Let’s analyze the stock with the relevant sections of our CHEAT SHEET investing framework:
C = Catalyst for the Stock’s Movement
Nokia’s stock fell 4.8 percent on October 18 after the company’s third-quarter results saw losses widening to $1.27 billion. Incredibly, sales of its Lumia smartphone line, on which the company is hitching its comeback strategy, actually fell from 4 million in the previous quarter to 2.9 million.
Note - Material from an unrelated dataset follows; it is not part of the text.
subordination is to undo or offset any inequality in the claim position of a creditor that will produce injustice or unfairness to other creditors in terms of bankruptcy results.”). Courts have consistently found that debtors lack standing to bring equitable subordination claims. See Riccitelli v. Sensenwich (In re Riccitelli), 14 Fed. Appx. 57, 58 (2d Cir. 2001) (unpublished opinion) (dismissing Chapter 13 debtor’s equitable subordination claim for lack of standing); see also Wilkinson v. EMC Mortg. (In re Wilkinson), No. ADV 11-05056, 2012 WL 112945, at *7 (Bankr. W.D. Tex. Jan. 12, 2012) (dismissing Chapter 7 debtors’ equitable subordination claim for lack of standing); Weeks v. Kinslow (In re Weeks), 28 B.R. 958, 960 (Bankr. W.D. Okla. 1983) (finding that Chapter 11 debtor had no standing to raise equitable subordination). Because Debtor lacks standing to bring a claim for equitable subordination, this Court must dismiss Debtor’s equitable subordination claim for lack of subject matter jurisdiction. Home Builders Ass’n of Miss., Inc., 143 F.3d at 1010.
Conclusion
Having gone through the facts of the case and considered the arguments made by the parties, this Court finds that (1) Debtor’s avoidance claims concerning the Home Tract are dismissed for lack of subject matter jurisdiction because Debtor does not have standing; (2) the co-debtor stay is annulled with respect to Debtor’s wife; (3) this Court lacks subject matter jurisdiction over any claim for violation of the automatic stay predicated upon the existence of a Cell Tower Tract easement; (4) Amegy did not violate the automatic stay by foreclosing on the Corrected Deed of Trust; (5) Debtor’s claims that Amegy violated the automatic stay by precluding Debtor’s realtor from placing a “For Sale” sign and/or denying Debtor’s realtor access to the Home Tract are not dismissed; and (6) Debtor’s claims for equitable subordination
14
While chief executive Stephen Elop said customers were merely waiting for the upgraded versions of the device that will use the new Windows 8 operating system, external experts are not accepting that explanation. “This is probably the first time that I have started to doubt the Nokia comeback story,” Canalys analyst Pete Cunningham told The New York Times. “These numbers were poor and worse than I expected.” While the new line of phones may offer a positive catalyst, according to Cunningham the fact that Microsoft and Nokia failed to strategize well on the timing of the release of Windows 8 has already proved to be a “kick in the teeth” for the Finnish company.
Investors do not take such damning assessments lightly.
H = High Quality Pipeline
Nokia was among the biggest success stories of the mobile revolution in the early 2000s when products such as the Nokia Communicator were considered revolutionary and industry-changing, and the company’s stock peaked. Since then, though, the company failed to keep up with competition. The Lumia 900, which Nokia launched to take on the smartphone world, just couldn’t match up to the devices from Apple or Samsung in terms of features. But the real test is yet to come. While the upcoming Lumia 920, which will be powered by Windows Phone 8 and sport a 4.5-inch display in a crisp 1280 by 768 resolution, may match up to its rival devices in technical specifications, there is another critical component. “Nokia will need to create more of an emotional connection with users of the Lumia brand,” Gartner research director Roberta Cozza told The Wall Street Journal. Both the Apple and Android groups have their own passionate fans as well as critics, a kind of appeal that can’t be built easily.
T = Technicals on the Stock Chart are Weak
As of Friday, October 19, the stock price is 0.89 percent above its 20Day Simple Moving Average; 1.78 percent below the 50 Day SMA; and 20.87 percent below the 200 Day SMA. Since the beginning of 2012, the stock price has been in a downward trend and is down 43.67 percent year-to-date and down 55.64 percent year over year. The stock is trading at the 1996 level.
E = Excellent Relative Performance to Peers is Missing
Many investors favor Return on Equity as a key metric to how well the company is operating. Nokia’s operational performance is much poorer than its peers. Nokia has an ROE of negative 32.59 percent while rival Apple comes in at a green 44.32 percent and even the struggling Research In Motion (NASDAQ:RIMM) has an ROE of negative 6.36 percent.
Operating margins are also critical for stock evaluation. Nokia is struggling with a margin of negative 9.42 percent compared to 35.62 percent for Apple and negative 5.45 percent for RIM.
Nokia tried to build up some momentum with the announcement of Microsoft as a software partner and a fresh charge with its revamped smartphone line. However, the waves have been too choppy for the company that lost its title as the largest mobile phone vendor earlier this year to Samsung. The stock has suffered to match the poor sales and increasing cash losses and while it may have another shot at glory with its upcoming smartphone range, things don’t look very bright yet.
“The real problem for Nokia continues to be the smartphone segment,” Canalys’ Cunningham said. “If they lose there, they are going to end up trying to compete with Chinese vendors and have a slow death.”
Nokia looks like a SELL based on the key metrics above.